Download or read book Law and Democracy written by Glenn Patmore and published by ANU Press. This book was released on 2014-12-24 with total page 183 pages. Available in PDF, EPUB and Kindle. Book excerpt: Law and Democracy: Contemporary Questions provides a fresh understanding of law’s regulation of Australian democracy. The book enriches public law scholarship, deepening and challenging the current conceptions of law’s regulation of popular participation and legal representation. The book raises and addresses a number of contemporary questions about legal institutions, principles and practices: How should the meaning of ‘the people’ in the Australian Constitution be defined by the High Court of Australia?How do developing judicial conceptions of democracy define citizenship?What is the legal right to participate in the political community?Should political advisors to Ministers be subject to legal accountability mechanisms?What challenges do applied law schemes pose to notions of responsible government and how can they be best addressed?How can the study of the ritual of electoral politics in Australia and other common law countries supplement the standard account of democracy?How might the ritual of the pledge of Australian citizenship limit or enhance democratic participation?What is the conflict between legal restrictions of freedom of expression and democracy, and the role of social media?

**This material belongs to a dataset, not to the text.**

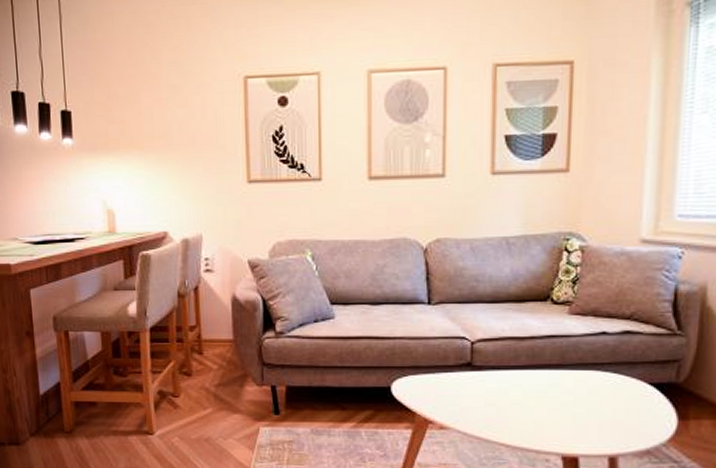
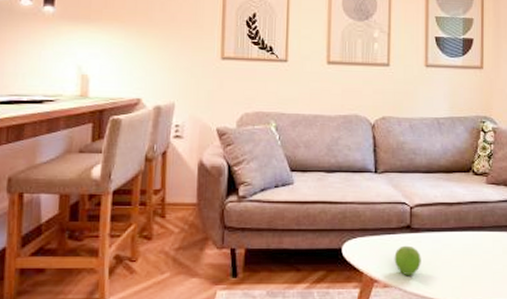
fruit: none [452,384,484,418] -> present [394,245,421,276]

Examining the regulation of democracy, this book scrutinises the assumptions and scope of constitutional democracy and enhances our understanding of the frontiers of accountability and responsible government. In addition, key issues of law, culture and democracy are revealed in their socio-legal context. The book brings together emerging and established scholars and practitioners with expertise in public law. It will be of interest to those studying law, politics, cultural studies and contemporary history.

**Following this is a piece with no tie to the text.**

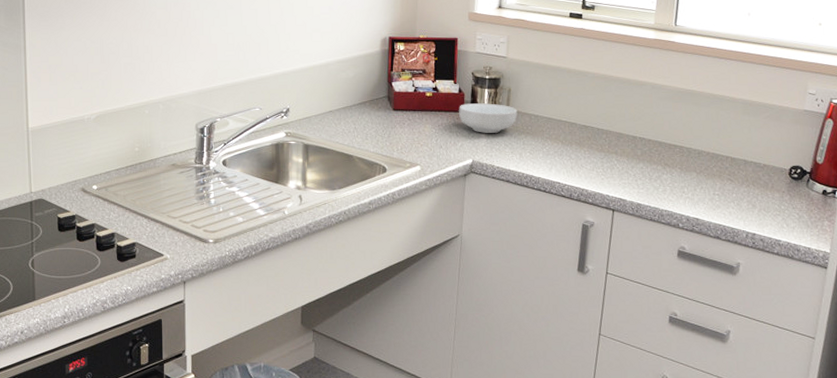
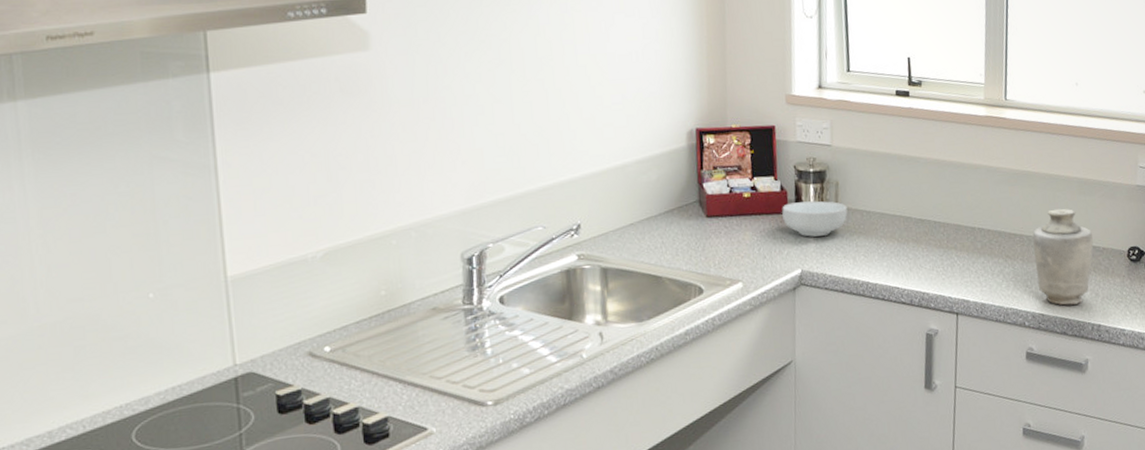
vase: none [692,126,754,213] -> present [1032,208,1093,305]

Book Redefining Australians

Download or read book Redefining Australians written by Ann-Mari Jordens and published by . This book was released on 1995 with total page 232 pages. Available in PDF, EPUB and Kindle. Book excerpt: Details the reforms essential to successfully absorb a diverse migrant population and provides the historical context for current debates on these topics.

Book Citizenship and Indigenous Australians

Download or read book Citizenship and Indigenous Australians written by Nicolas Peterson and published by Cambridge University Press. This book was released on 1998-06-28 with total page 240 pages. Available in PDF, EPUB and Kindle. Book excerpt: Leading commentators from a range of disciplines consider the history and future of indigenous rights.

Book Law and Democracy

    Book Details:
  • Author : Glenn Anthony Patmore
  • Publisher :
  • Release : 2014-12
  • ISBN : 9781925022018
  • Pages : pages

Download or read book Law and Democracy written by Glenn Anthony Patmore and published by . This book was released on 2014-12 with total page pages. Available in PDF, EPUB and Kindle. Book excerpt:

Book New Directions for Law in Australia

Download or read book New Directions for Law in Australia written by Ron Levy and published by ANU Press. This book was released on 2017-09-22 with total page 677 pages. Available in PDF, EPUB and Kindle. Book excerpt: For reasons of effectiveness, efficiency and equity, Australian law reform should be planned carefully. Academics can and should take the lead in this process. This book collects over 50 discrete law reform recommendations, encapsulated in short, digestible essays written by leading Australian scholars. It emerges from a major conference held at The Australian National University in 2016, which featured intensive discussion among participants from government, practice and the academy. The book is intended to serve as a national focal point for Australian legal innovation. It is divided into six main parts: commercial and corporate law, criminal law and evidence, environmental law, private law, public law, and legal practice and legal education. In addition, Indigenous perspectives on law reform are embedded throughout each part. This collective work—the first of its kind—will be of value to policy makers, media, law reform agencies, academics, practitioners and the judiciary. It provides a bird’s eye view of the current state and the future of law reform in Australia.